[Stored entries]
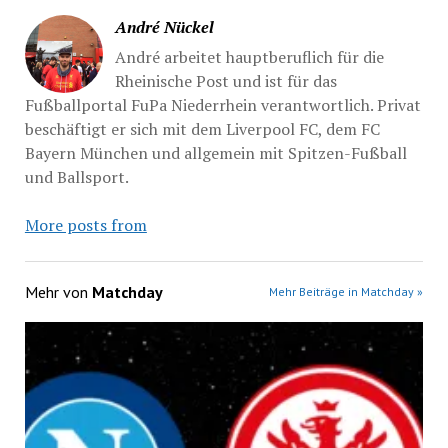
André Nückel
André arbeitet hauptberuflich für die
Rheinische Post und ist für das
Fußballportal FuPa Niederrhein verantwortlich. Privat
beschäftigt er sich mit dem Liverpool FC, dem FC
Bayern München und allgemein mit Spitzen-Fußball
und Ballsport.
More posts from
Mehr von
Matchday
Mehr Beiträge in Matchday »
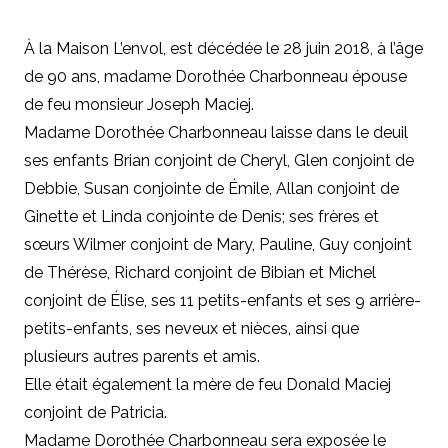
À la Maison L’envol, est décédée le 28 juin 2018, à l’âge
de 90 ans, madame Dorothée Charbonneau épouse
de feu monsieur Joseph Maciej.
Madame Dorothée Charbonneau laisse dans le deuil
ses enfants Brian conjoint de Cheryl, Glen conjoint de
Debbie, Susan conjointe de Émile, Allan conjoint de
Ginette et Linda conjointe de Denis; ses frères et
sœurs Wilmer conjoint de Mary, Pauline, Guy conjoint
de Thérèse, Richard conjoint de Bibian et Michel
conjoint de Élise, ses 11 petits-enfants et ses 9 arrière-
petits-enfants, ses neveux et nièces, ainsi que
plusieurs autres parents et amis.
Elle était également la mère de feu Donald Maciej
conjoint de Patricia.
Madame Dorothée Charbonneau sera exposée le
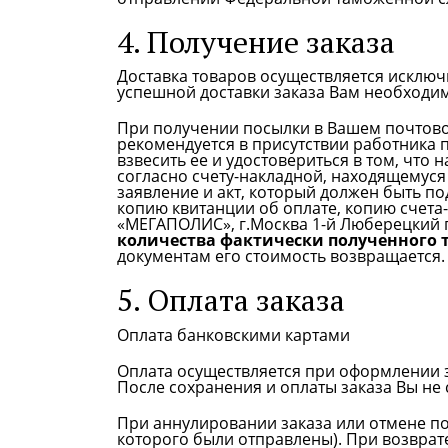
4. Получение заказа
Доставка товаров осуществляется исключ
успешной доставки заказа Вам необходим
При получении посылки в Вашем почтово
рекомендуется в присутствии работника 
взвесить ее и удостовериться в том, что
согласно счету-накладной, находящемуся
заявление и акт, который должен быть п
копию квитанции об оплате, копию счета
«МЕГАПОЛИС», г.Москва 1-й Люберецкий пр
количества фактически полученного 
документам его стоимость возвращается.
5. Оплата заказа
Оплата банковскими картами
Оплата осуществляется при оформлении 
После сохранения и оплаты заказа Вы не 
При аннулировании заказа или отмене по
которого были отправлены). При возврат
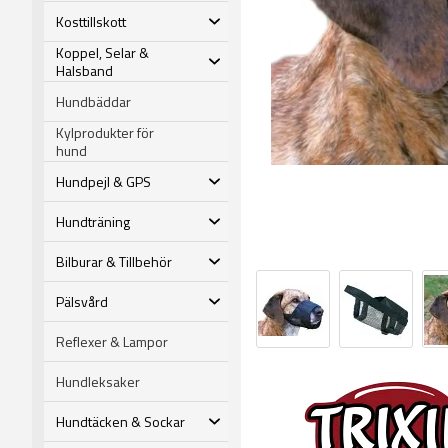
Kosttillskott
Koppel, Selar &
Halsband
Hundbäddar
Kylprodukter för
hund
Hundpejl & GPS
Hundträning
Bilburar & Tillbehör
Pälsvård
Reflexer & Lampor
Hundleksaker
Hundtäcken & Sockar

---

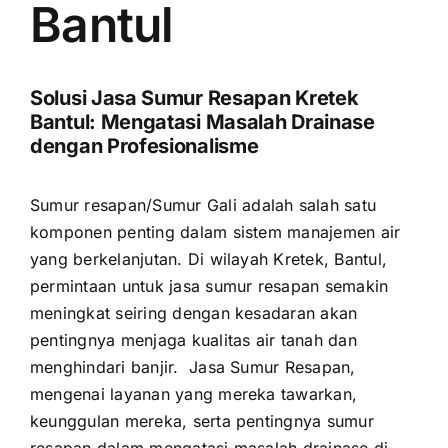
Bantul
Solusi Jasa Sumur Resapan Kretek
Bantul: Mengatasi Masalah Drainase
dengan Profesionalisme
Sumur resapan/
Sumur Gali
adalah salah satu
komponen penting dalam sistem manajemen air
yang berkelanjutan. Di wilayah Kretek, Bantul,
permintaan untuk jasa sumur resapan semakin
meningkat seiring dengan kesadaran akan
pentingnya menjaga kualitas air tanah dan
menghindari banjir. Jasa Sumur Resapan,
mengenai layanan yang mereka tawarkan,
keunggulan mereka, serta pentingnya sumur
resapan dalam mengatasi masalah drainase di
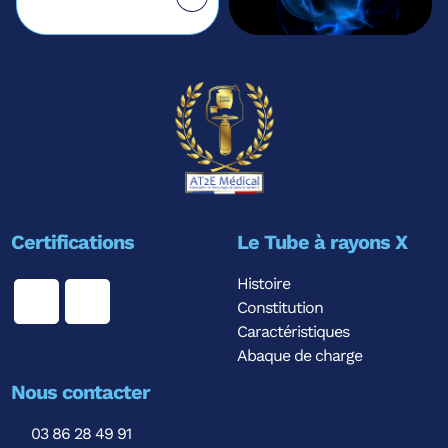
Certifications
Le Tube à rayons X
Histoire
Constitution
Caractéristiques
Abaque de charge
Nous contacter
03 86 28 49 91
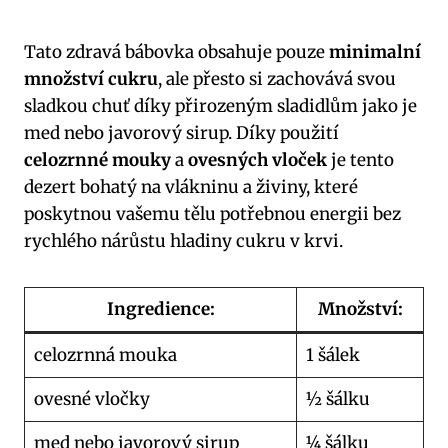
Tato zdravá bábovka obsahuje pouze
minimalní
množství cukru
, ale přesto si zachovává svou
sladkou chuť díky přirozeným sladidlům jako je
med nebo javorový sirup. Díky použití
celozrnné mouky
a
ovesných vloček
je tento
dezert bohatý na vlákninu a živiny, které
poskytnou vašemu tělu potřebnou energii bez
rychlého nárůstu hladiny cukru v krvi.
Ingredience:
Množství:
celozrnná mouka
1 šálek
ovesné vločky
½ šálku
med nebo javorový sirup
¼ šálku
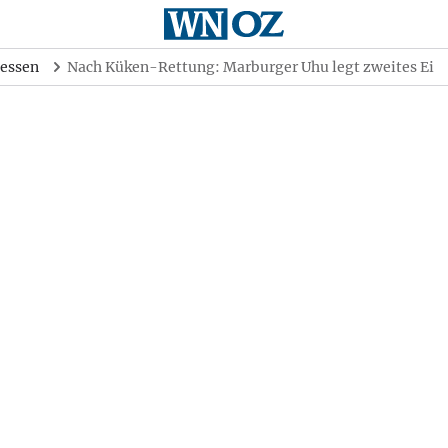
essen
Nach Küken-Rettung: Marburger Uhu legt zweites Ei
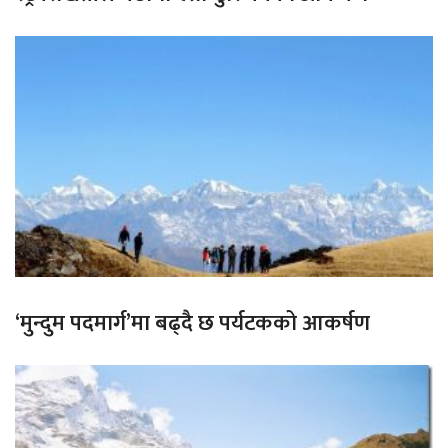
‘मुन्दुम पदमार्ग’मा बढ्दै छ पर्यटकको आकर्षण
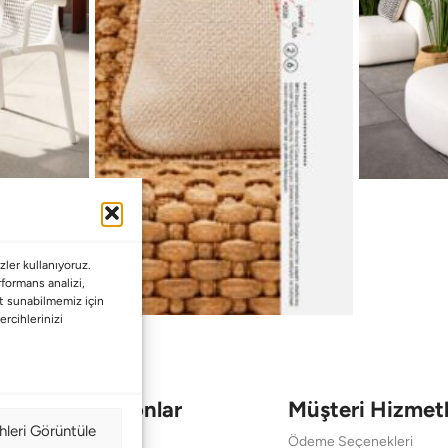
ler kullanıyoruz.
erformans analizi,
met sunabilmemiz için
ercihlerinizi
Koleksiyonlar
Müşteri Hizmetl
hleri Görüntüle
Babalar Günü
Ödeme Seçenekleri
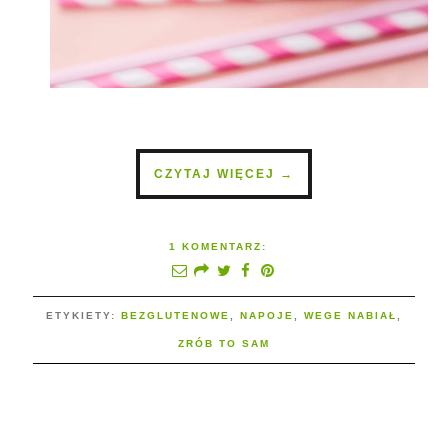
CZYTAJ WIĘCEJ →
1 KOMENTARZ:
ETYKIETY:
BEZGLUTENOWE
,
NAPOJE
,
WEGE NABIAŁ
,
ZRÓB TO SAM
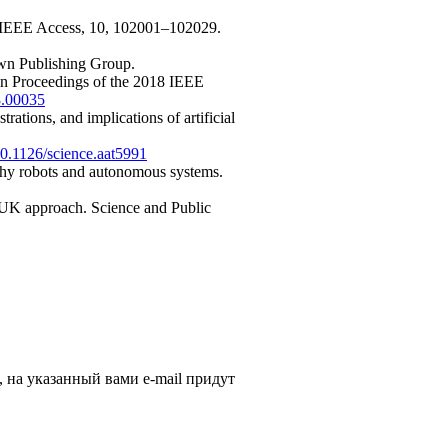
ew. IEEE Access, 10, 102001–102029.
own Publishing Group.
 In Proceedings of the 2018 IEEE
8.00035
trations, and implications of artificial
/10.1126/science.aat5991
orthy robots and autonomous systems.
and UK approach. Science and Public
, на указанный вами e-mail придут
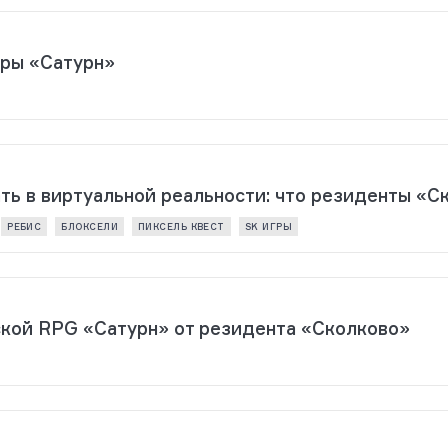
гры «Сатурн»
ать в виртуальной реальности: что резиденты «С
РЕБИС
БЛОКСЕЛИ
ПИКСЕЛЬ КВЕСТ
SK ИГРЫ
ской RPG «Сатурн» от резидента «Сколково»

▸ **AIM OF THE EXERCISE**
Extract from the records above the lines from the one containing "Sumur resapan/" to the one containing "keunggulan mereka, serta pentingnya sumur", both lines included, exactly as they appear and with nothing else.

▸ **OUTPUT OF THE TASK**
Sumur resapan/
Sumur Gali
adalah salah satu
komponen penting dalam sistem manajemen air
yang berkelanjutan. Di wilayah Kretek, Bantul,
permintaan untuk jasa sumur resapan semakin
meningkat seiring dengan kesadaran akan
pentingnya menjaga kualitas air tanah dan
menghindari banjir. Jasa Sumur Resapan,
mengenai layanan yang mereka tawarkan,
keunggulan mereka, serta pentingnya sumur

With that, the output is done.